- **TRY IT**
Write out everything in the interview transcript from "Mexico's president was" down to "being with us.", switching "drug lord" to "cartel boss" wherever it appears.

- **SOURCE EXTRACT**
"'People Are Still Dying On The Streets' In Mexico's Drug War"

SCOTT SIMON, HOST:

Mexico's president was jubilant over the recapture El Chapo. Joaquin Guzman, the world's most wanted drug lord, humiliated the government when he escaped from a Mexican prison last summer through an elaborate mile-long tunnel. When El Chapo was recaptured last weekend, President Enrique Pena Nieto tweeted, mission accomplished. But what are Mexican citizens saying about his arrest and the ongoing drug violence there? Genaro Lozano is a columnist in Mexico City, and he teaches politics at the Universidad Iberoamericana. Thanks very much for being with us.

GENARO LOZANO: Thank you, Scott. It's a pleasure to be with you and good morning to everyone.

SIMON: You've been on social media sites. What are a lot of Mexicans saying about this?

LOZANO: People here are discussing over lunches, over tacos and burritos, about the romance between El Chapo and Kate del Castillo, this Mexican actress that was the link between El Chapo and Sean Penn, and also if President Enrique Pena Nieto is going to be able to change the dynamic of his low popularity in the following weeks.

SIMON: So very little feeling that they'll have any impact on drug trafficking and violence?

- **STORED DATA**
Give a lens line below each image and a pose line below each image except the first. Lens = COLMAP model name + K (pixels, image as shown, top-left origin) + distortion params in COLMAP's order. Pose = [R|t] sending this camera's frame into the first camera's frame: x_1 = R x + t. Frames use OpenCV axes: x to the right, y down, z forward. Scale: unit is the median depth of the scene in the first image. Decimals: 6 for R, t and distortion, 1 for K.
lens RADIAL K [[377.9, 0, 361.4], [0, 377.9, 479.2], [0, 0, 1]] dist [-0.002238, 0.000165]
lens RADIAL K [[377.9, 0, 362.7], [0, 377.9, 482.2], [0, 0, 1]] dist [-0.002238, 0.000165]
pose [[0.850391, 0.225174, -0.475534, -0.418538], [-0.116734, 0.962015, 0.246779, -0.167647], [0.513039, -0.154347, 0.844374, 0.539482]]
...
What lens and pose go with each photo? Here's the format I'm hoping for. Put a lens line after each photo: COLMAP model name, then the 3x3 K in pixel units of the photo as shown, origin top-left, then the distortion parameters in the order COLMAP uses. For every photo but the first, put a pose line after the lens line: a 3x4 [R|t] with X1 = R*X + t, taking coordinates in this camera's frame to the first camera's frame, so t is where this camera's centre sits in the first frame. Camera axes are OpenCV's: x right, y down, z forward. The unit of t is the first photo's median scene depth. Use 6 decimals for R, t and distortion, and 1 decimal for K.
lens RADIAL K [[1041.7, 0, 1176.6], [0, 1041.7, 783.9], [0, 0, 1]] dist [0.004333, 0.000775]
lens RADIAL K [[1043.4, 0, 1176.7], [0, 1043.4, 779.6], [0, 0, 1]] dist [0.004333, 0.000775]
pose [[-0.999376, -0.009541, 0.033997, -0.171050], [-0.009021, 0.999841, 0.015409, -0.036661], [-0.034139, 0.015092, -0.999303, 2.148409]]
--
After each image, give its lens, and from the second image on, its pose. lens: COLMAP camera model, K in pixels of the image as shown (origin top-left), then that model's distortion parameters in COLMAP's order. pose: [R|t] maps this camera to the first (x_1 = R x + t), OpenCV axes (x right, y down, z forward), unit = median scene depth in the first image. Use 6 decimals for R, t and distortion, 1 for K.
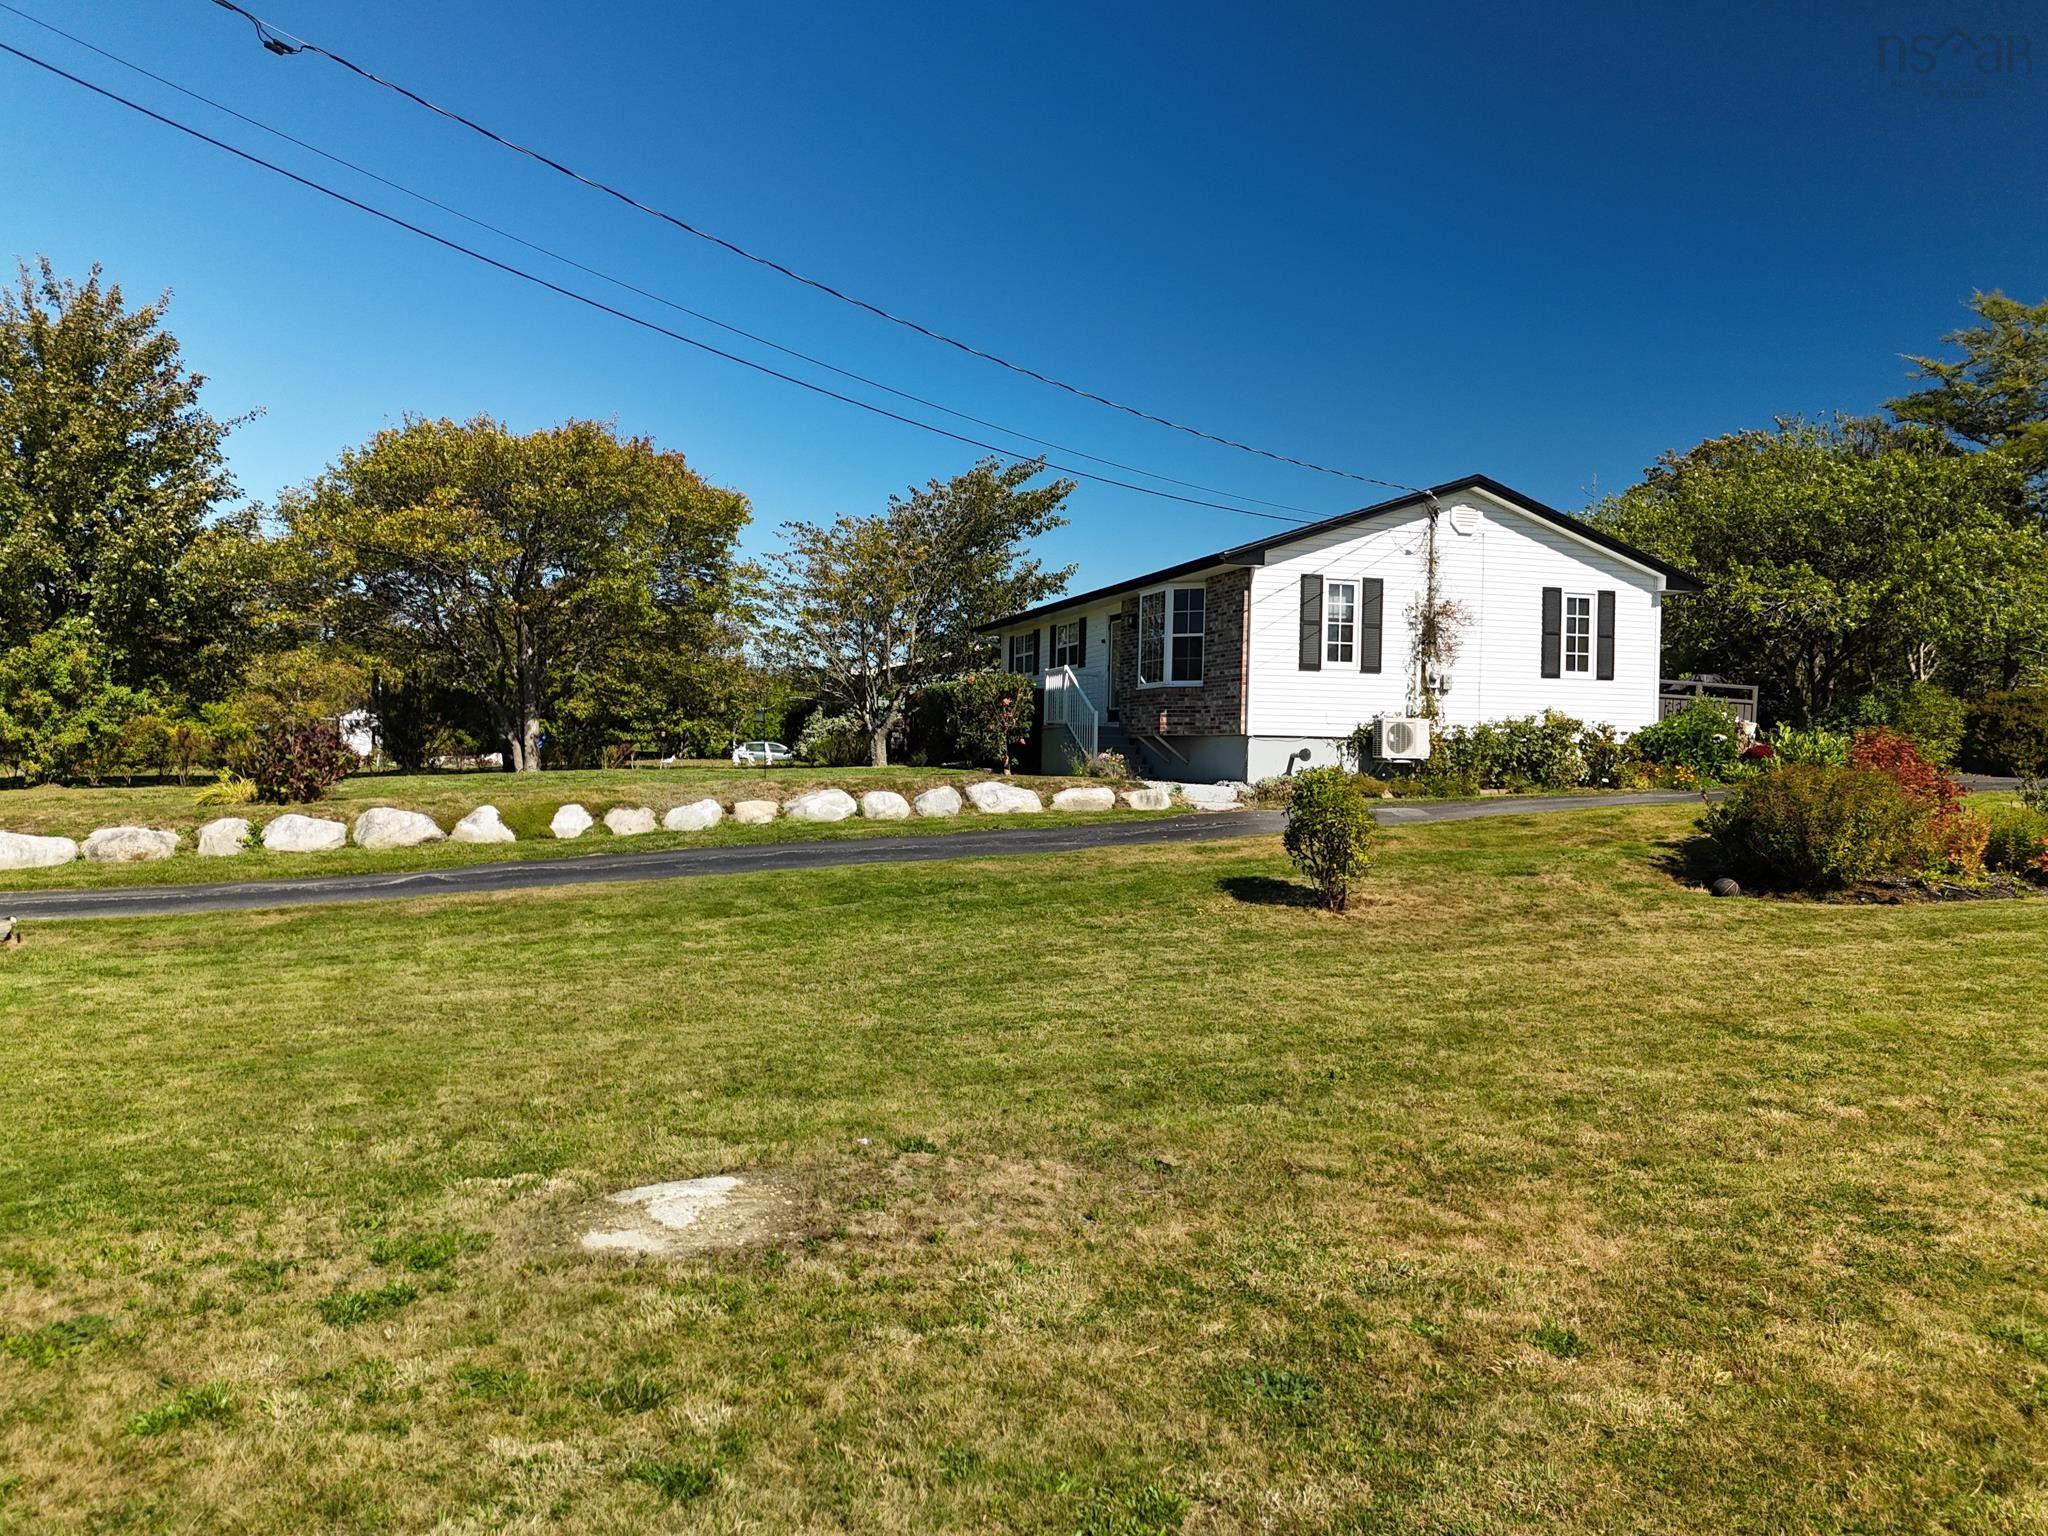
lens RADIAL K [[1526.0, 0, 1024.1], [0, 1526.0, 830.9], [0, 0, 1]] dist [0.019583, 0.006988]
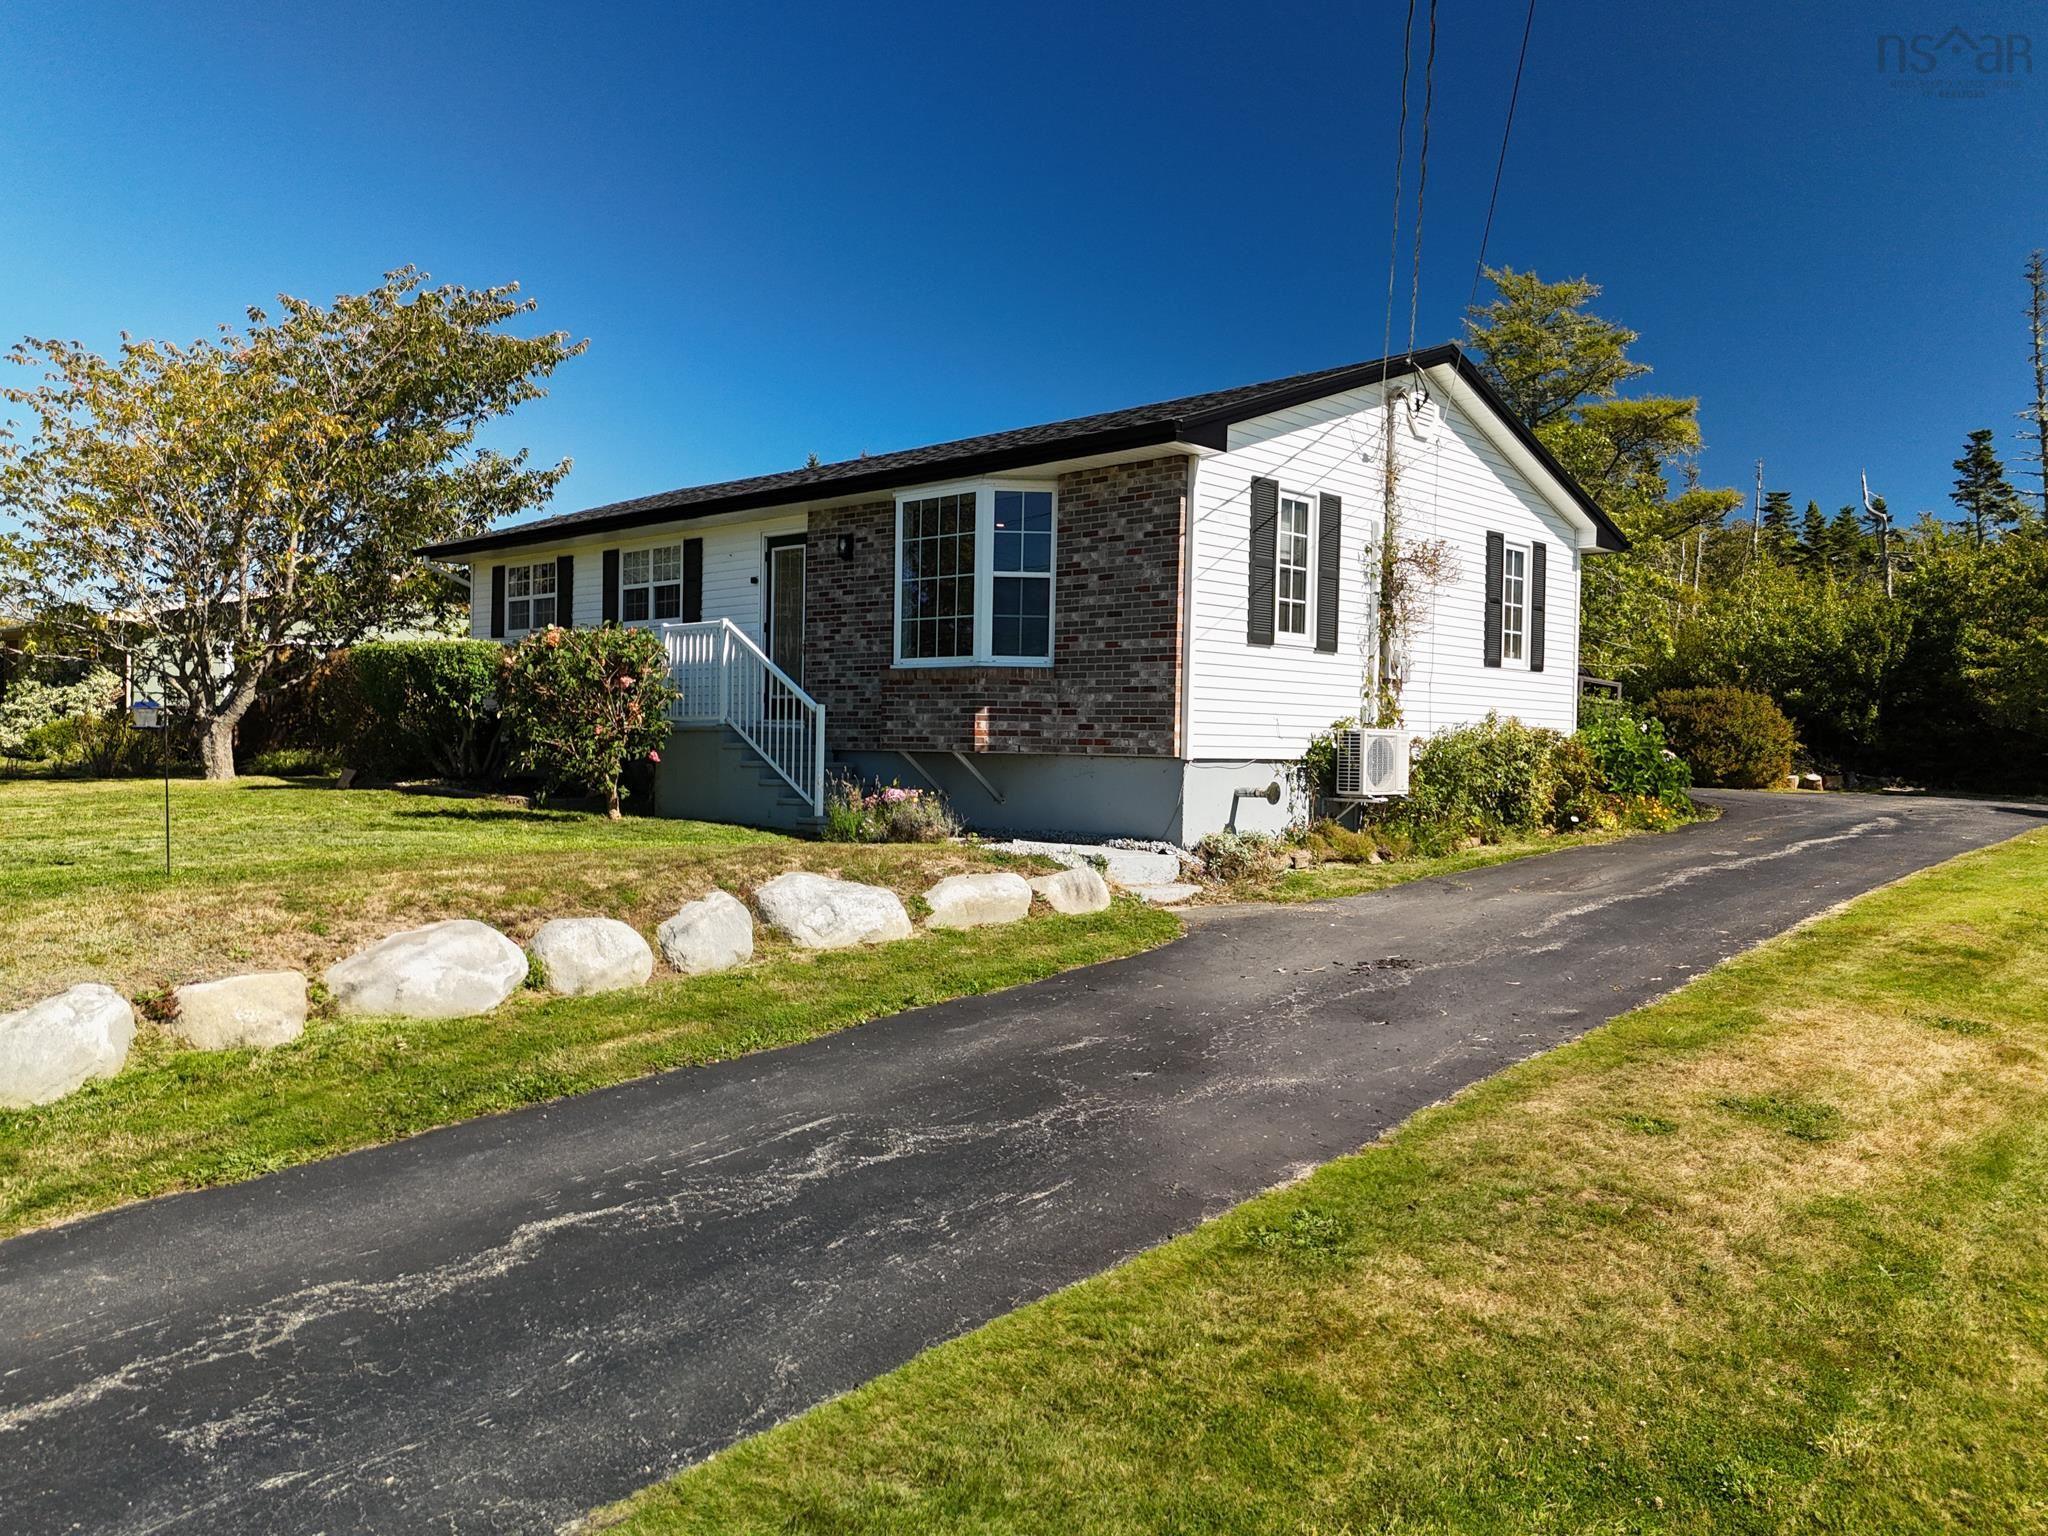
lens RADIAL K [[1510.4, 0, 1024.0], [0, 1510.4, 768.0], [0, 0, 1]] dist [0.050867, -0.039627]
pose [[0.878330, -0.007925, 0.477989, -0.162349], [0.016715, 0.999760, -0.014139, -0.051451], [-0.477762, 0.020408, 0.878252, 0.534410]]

- **RESULT BELOW**
Mexico's president was jubilant over the recapture El Chapo. Joaquin Guzman, the world's most wanted cartel boss, humiliated the government when he escaped from a Mexican prison last summer through an elaborate mile-long tunnel. When El Chapo was recaptured last weekend, President Enrique Pena Nieto tweeted, mission accomplished. But what are Mexican citizens saying about his arrest and the ongoing drug violence there? Genaro Lozano is a columnist in Mexico City, and he teaches politics at the Universidad Iberoamericana. Thanks very much for being with us.